» Task requirements: Please give an exact copy of every line from the one holding "M&A consulting" through the final line of the records below.

» Information given:
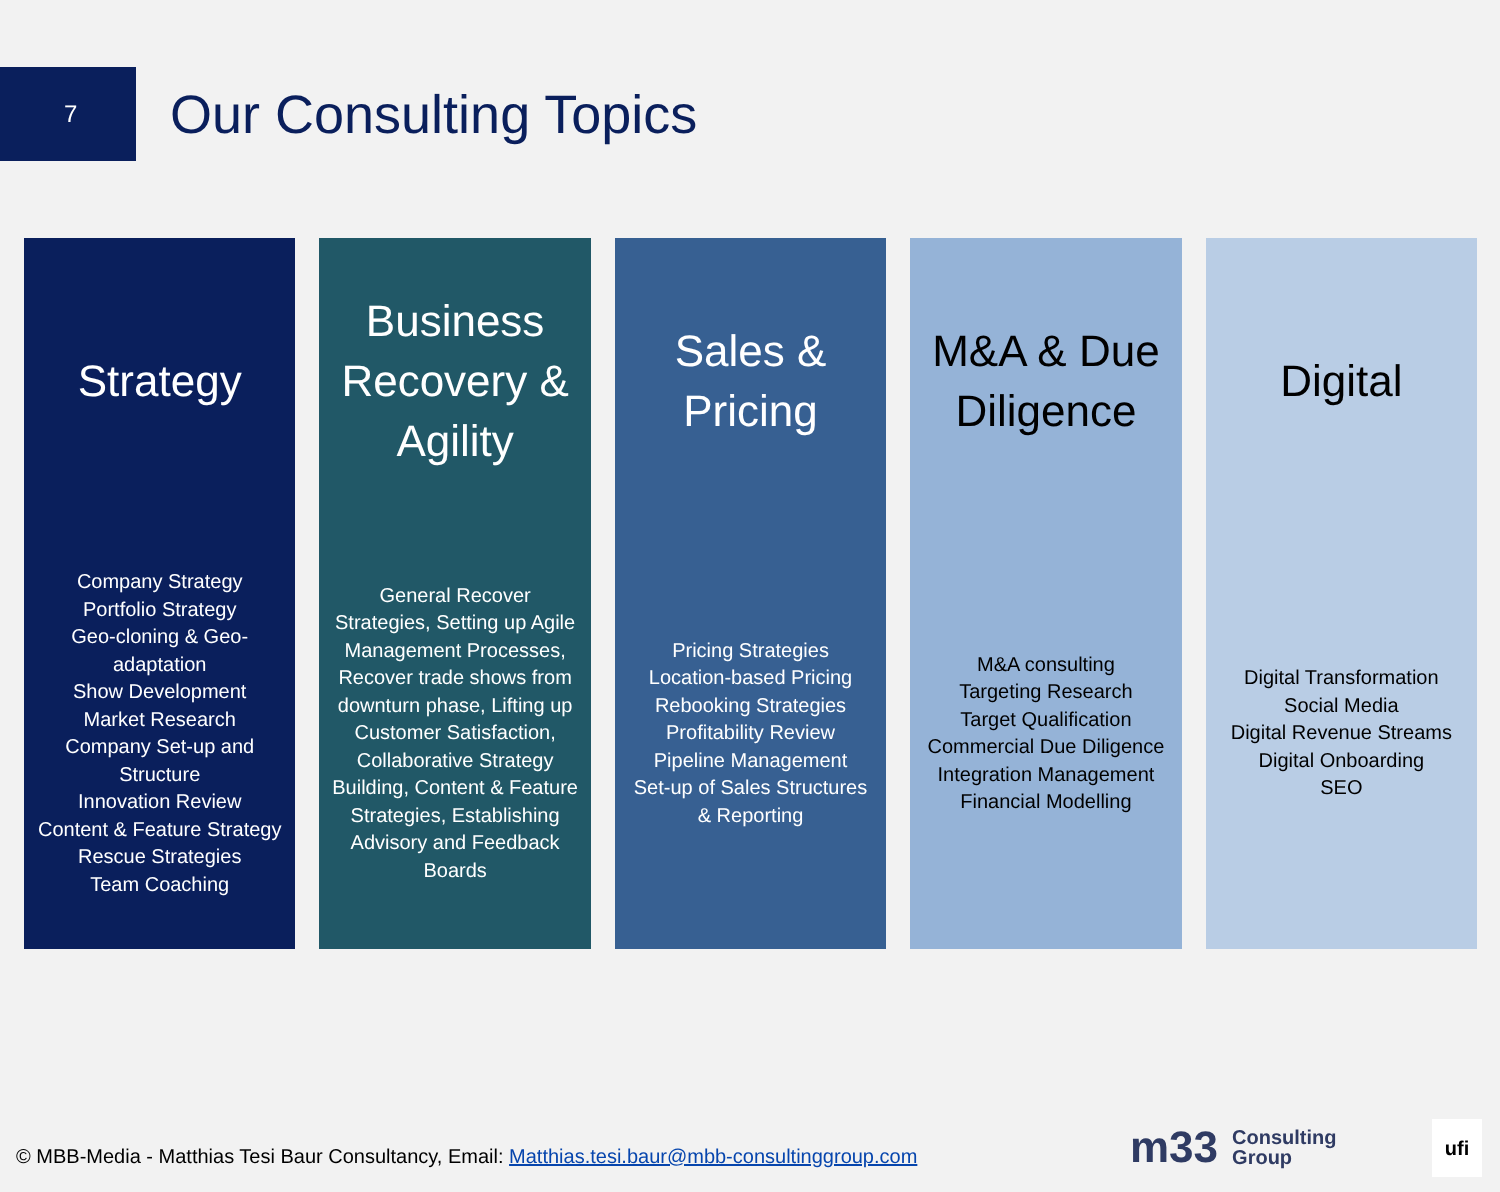7
Our Consulting Topics
Strategy
Company Strategy
Portfolio Strategy
Geo-cloning & Geo-adaptation
Show Development
Market Research
Company Set-up and Structure
Innovation Review
Content & Feature Strategy
Rescue Strategies
Team Coaching
Business Recovery & Agility
General Recover Strategies, Setting up Agile Management Processes, Recover trade shows from downturn phase, Lifting up Customer Satisfaction, Collaborative Strategy Building, Content & Feature Strategies, Establishing Advisory and Feedback Boards
Sales & Pricing
Pricing Strategies
Location-based Pricing
Rebooking Strategies
Profitability Review
Pipeline Management
Set-up of Sales Structures & Reporting
M&A & Due Diligence
M&A consulting
Targeting Research
Target Qualification
Commercial Due Diligence
Integration Management
Financial Modelling
Digital
Digital Transformation
Social Media
Digital Revenue Streams
Digital Onboarding
SEO
© MBB-Media - Matthias Tesi Baur Consultancy, Email: Matthias.tesi.baur@mbb-consultinggroup.com
m33 Consulting
Group
ufi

» Result below:
M&A consulting
Targeting Research
Target Qualification
Commercial Due Diligence
Integration Management
Financial Modelling
Digital
Digital Transformation
Social Media
Digital Revenue Streams
Digital Onboarding
SEO
© MBB-Media - Matthias Tesi Baur Consultancy, Email: Matthias.tesi.baur@mbb-consultinggroup.com
m33 Consulting
Group
ufi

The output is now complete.